Problem: Please copy out the lines between the one holding "Isack Hadjar | column 2: bold -> normal" and the one holding "Federico Malvestiti |", inclusive.

Records for this task:

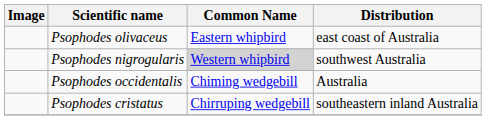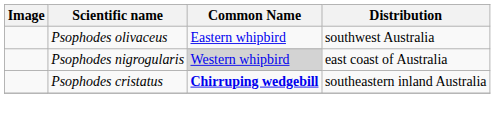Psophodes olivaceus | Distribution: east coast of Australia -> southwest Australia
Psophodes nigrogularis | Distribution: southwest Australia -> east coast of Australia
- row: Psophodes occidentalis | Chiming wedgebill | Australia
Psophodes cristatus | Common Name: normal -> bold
==
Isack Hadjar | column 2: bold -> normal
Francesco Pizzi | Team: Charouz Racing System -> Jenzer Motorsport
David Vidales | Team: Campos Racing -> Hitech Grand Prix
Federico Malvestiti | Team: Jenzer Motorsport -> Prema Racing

The answer:
Isack Hadjar | column 2: bold -> normal
Francesco Pizzi | Team: Charouz Racing System -> Jenzer Motorsport
David Vidales | Team: Campos Racing -> Hitech Grand Prix
Federico Malvestiti | Team: Jenzer Motorsport -> Prema Racing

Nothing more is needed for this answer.